Ioannou notes that were it not for KORES, Capstone would have had a much tougher sell on the Far West acquisition and
its attempts to develop Santa Domingo.

“For most people, when they saw Capstone was taking over Far West, the gut reaction was this was something completely out of left field for Capstone,” Ioannou says. “All their other operations can sort of be characterized as low-tonnage, high-grade, low-capex, very small, manageable operations, and this is the exact opposite end of the spectrum . . . The one saviour to it from the Capstone side is having KORES there as a partner to put a realistic financing mechanism in place.”

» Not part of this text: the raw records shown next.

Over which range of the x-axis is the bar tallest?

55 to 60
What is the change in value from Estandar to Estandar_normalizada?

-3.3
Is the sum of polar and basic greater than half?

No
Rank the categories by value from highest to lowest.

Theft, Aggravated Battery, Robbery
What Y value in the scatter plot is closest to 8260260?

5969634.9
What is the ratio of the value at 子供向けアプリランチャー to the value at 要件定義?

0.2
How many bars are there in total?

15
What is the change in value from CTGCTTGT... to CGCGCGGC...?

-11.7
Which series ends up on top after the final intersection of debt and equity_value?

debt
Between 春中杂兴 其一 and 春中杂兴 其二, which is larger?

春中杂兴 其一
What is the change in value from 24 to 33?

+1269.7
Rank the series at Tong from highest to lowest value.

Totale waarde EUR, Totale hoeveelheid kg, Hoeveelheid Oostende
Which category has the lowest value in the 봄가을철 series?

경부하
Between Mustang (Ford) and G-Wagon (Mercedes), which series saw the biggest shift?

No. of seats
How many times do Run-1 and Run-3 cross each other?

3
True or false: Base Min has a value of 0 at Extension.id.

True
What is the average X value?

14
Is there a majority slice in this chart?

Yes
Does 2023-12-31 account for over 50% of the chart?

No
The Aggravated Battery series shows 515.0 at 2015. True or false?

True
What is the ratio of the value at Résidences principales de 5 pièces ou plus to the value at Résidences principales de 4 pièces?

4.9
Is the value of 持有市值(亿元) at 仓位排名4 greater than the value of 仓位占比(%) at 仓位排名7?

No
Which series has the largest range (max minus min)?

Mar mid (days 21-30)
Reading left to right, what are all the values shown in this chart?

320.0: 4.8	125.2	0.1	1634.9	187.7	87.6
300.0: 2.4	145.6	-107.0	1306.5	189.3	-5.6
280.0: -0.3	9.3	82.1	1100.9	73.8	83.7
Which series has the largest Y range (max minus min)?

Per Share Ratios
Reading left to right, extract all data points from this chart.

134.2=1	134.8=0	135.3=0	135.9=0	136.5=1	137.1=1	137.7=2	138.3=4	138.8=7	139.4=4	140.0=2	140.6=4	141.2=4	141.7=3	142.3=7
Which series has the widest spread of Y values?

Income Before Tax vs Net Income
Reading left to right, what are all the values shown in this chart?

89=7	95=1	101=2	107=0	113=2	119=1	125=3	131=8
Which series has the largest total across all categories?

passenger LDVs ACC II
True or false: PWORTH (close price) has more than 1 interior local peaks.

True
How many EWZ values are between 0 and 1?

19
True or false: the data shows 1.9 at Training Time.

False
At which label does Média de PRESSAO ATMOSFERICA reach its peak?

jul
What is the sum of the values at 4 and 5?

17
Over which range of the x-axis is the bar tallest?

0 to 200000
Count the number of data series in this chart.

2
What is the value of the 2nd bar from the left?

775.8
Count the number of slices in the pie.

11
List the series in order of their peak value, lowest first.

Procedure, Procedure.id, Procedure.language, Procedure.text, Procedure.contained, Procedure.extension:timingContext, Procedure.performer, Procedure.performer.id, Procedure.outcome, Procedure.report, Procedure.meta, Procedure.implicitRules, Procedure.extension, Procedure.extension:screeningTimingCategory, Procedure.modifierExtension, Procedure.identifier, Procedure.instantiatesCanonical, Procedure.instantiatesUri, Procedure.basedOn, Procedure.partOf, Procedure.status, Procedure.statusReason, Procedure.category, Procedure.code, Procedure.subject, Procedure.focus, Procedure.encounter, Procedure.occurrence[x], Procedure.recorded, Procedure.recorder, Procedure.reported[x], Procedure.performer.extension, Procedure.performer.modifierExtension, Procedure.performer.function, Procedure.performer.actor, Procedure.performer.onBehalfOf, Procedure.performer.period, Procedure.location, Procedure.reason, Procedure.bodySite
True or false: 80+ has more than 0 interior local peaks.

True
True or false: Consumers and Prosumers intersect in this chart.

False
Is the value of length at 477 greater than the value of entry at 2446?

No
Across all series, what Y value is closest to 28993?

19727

With the project’s financials and financing looking good, Capstone is progressing with permitting, a full feasibility study and one of the bigger challenges going forward: labour. With a lot of mining projects going on in Chile, the company admits that the skilled
labour supply is tight, though it doesn’t anticipate significant staffing problems.

Meanwhile at Capstone’s Minto mine in the Yukon and its Cozamin mine in Mexico, production is going largely as planned, though with higher-than-expected costs at Cozamin.

Second quarter results showed payable copper production of 20.5 million lbs., an increase of 3.2 million lbs. compared with last year, which, combined with higher realized copper prices, led to gross sales revenue of US$78.9 million for the quarter compared with US$69.2 million for the same quarter last year.

Net earnings, however, were significantly lower at US$15.5 million compared with US$44.7 million for the second quarter last year, due in large part to the US$21.1 million it took in through derivative instruments and US$11 million through disposal of investments in the second quarter of 2010.

Costs have escalated compared with last year at Minto as the company processes low-grade stockpiles and prepares a second pit for mining in 2012, but the rise was expected. Contract crushing is going well and exceeding targets. At Cozamin, the company has successfully opened many more working faces and eliminated bottlenecks, but labour negotiations and concessions have led to higher overall cash costs.

For the year, Capstone emphasized it is keeping its full-year guidance at 80 to 85 million lbs. copper, while raising cost estimates from US$1.30-US$1.35 to US$1.45-US$1.50 per lb.

Capstone’s share price dipped 4¢ to $3.23 on the day of the quarterly results on a million shares traded. The company has a 52-week share price range between $2.29 and $4.99, and 373 million shares outstanding.